Как только мы приехали домой, мама велела мне отправляться к себе в комнату. Я сидела на кровати и ждала. Вскоре вошел отец, держа в руке ремень с пряжкой, но вместо того, чтобы всыпать мне по попе, как сулила мама, он тихо спросил:
– Что ты искала у курдов? Ты же знаешь, что мама тебе не разрешает.
– Но я не ходила к курдам, – прошептала я.
– Так куда же ты ходила? – недоумевал папа.
– Я ходила к бабушке Розе, – ответила я и разрыдалась.
– Доченька! – папа выронил ремень, опустился на колени и прижал меня к себе. – Солнышко мое, ты же знаешь, что бабушка Роза больше не вернется к себе домой, она теперь там, где вечный покой…
– Я думала, что она заблудилась, как тогда, и скоро найдет дорогу обратно, – я захлебывалась слезами, – но она не пришла… не пришла…
Отец поцеловал меня, пытаясь успокоить, но хлынувшие ручьем слезы остановить было невозможно.
– Дио санто, Давид, я просила только отшлепать девочку, а не убивать, – мама в дверях изумленно глядела на плачущую дочь и на мужа, стоящего на коленях и прижимающего ее к себе.
– Она горюет по Розе, – сказал папа. – Она пошла к ней в дом искать ее.
Мама взглянула на меня так, словно не верила своим ушам. Она смотрела на меня взглядом, которого прежде я у нее не замечала. В нем читалась то ли растроганность, то ли взволнованность. Но она не обняла меня (а мне так этого хотелось), не стала утешать меня, как папа, – она вышла из комнаты и закрыла за собой дверь.
И вот настал день, когда было решено освободить жилье бабушки Розы от мебели и прочих вещей и вернуть его владельцам дома – супругам Барзани. Мама сказала, что нужно продать все старьевщикам, ведь все стоящее мы давно уже продали, когда нужны были деньги, а то, что осталось, ломаного гроша не стоит. – Что значит – ничего не стоит?! – взорвалась Бекки. – А посуда? А субботние подсвечники? А люстра? Все это ничего не стоит?

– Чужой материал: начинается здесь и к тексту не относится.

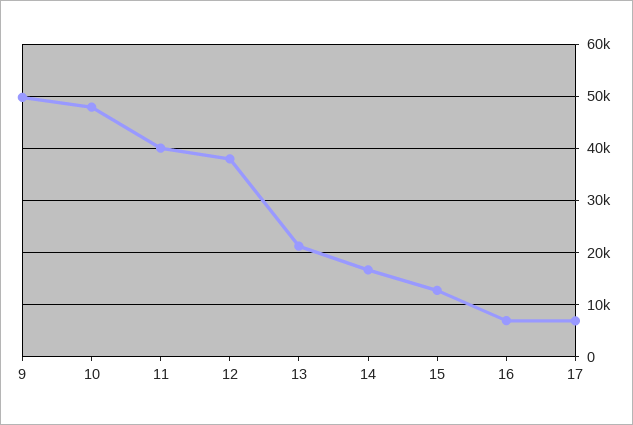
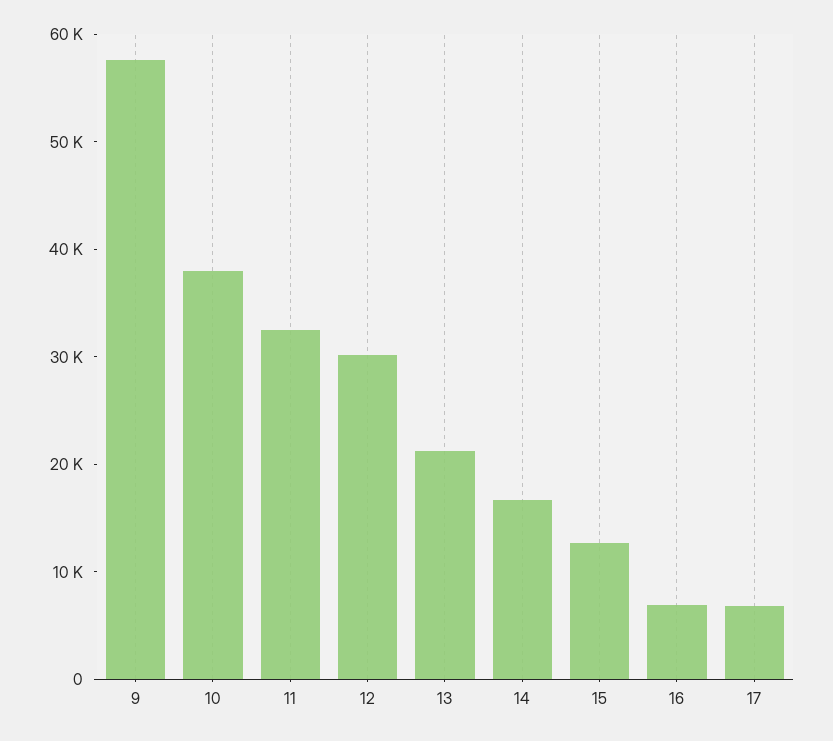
9: 50000 -> 58000
10: 48000 -> 38000
11: 40000 -> 32000
12: 38000 -> 30000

– Ну и забирай их себе. А все остальное продадим старьевщикам.
– Луна, успокойся, – произнесла Рахелика, самая рассудительная из трех. – Буфет стоит больших денег, там витрина из хрусталя и полки из мрамора.
– Так бери себе буфет. Я это старье у себя дома не поставлю, у меня и так барахла хватает.

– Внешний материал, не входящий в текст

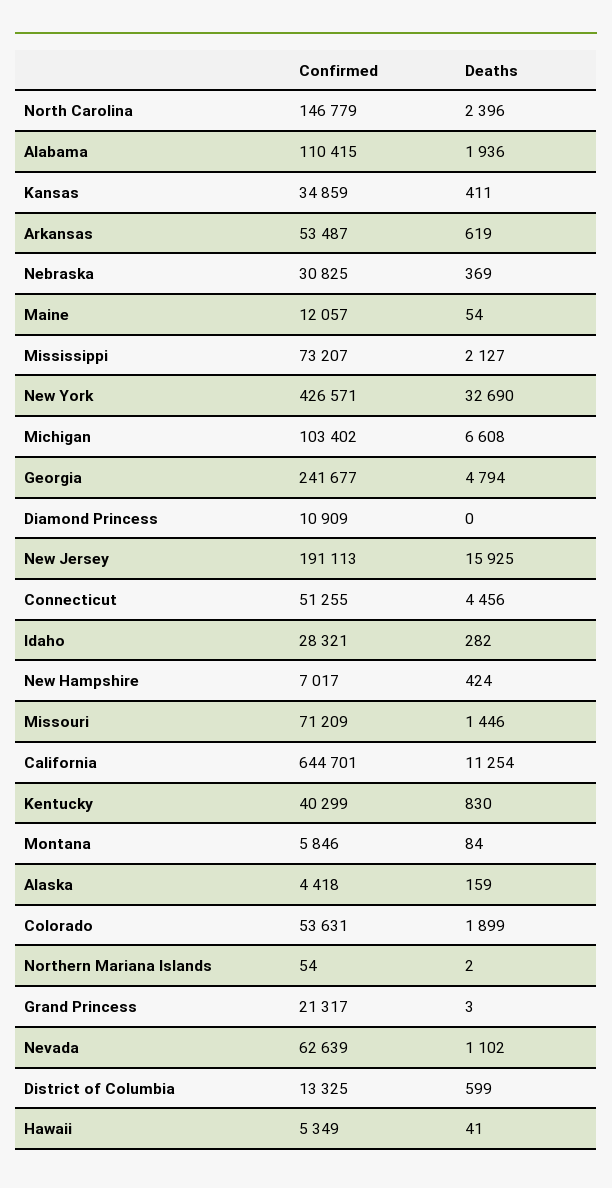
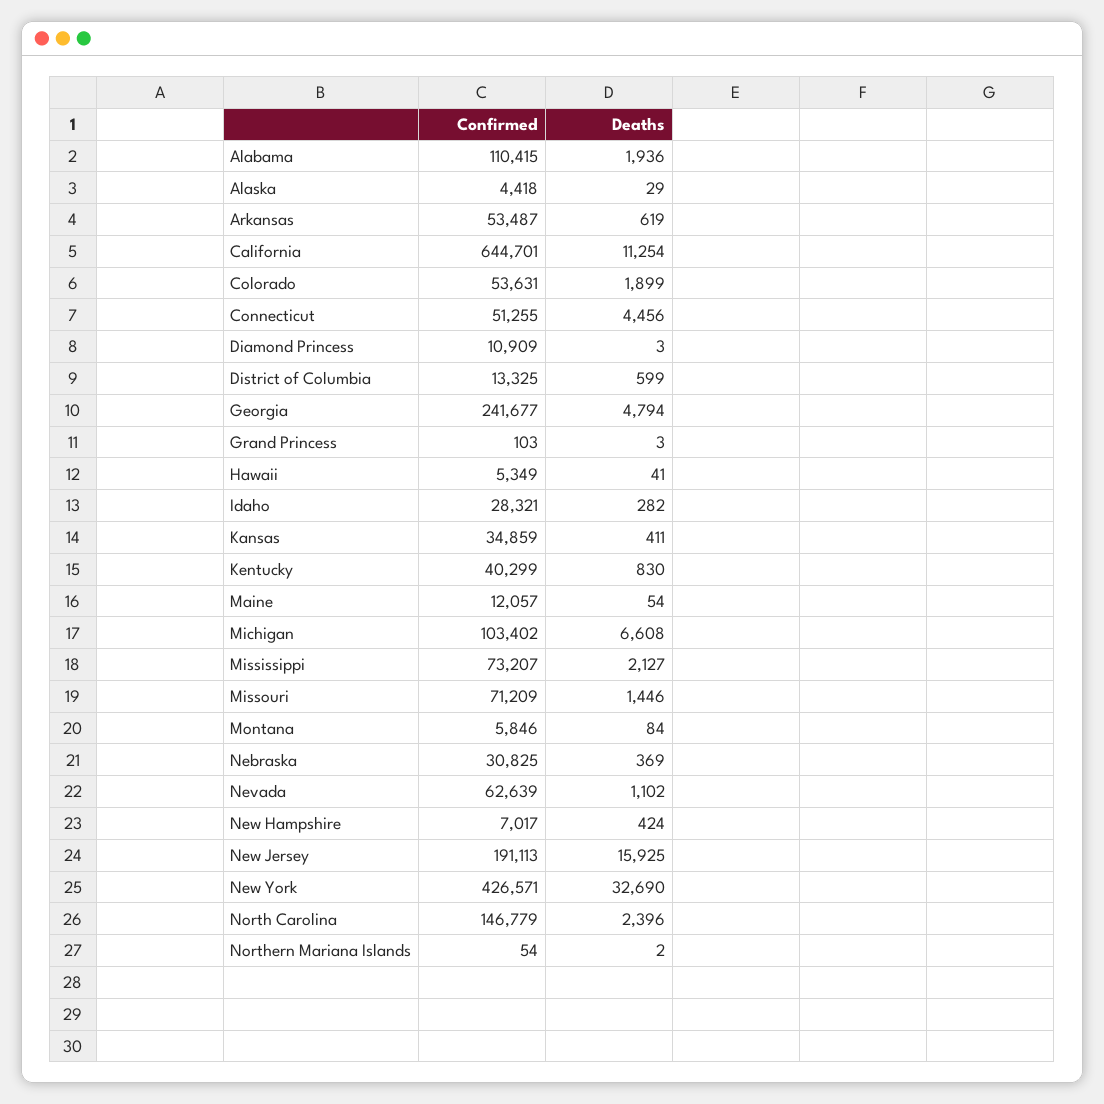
Deaths, Diamond Princess: 0 -> 3
Deaths, Alaska: 159 -> 29
Confirmed, Grand Princess: 21317 -> 103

– Хорошо, – сказала Рахелика, – я возьму буфет.
– А я возьму сервиз, – сказала Бекки.
– Как раз сервиз я сама хочу, – возразила мама.
– Ты же говоришь, что все это старье! – возмутилась Бекки.
– Нет, сервиз – это подарок на свадьбу папы и мамы, они получили его от ноны Меркады.
– Так почему именно тебе он должен достаться? – не отступалась Бекки.
– Потому что я старшая, вот почему.
– Нет, вы посмотрите на нее! С тобой свихнуться можно! – Бекки вскочила на ноги. – Минуту назад все было старье, а стоило мне сказать, что я хочу сервиз, так и ты его захотела. Если Рахелика возьмет буфет, а ты – сервиз, что же мне останется? – она чуть не плакала.
– Что хочешь, – ответила мама. – По мне, хоть все забирай. Кресла, диван, стол, картины – все.
– Я хочу зеркальный шкаф со львами, – сказала я.
Все трое изумленно на меня уставились.
– Что ты сказала? – переспросила мама.
– Что я хочу шкаф, который стоял в комнате у бабушки, с зеркалами и львами наверху.
– Не мели чепухи, – отрезала мама.
– А я хочу его! – и я топнула ногой.
– И куда же ты поставишь шкаф со львами? Мне на голову?
– В свою комнату.
– Ладно, Габриэла, мы тебя услышали. Не вмешивайся во взрослые дела. Иди на улицу, поиграй.
– Я хочу шкаф со львами! – заупрямилась я.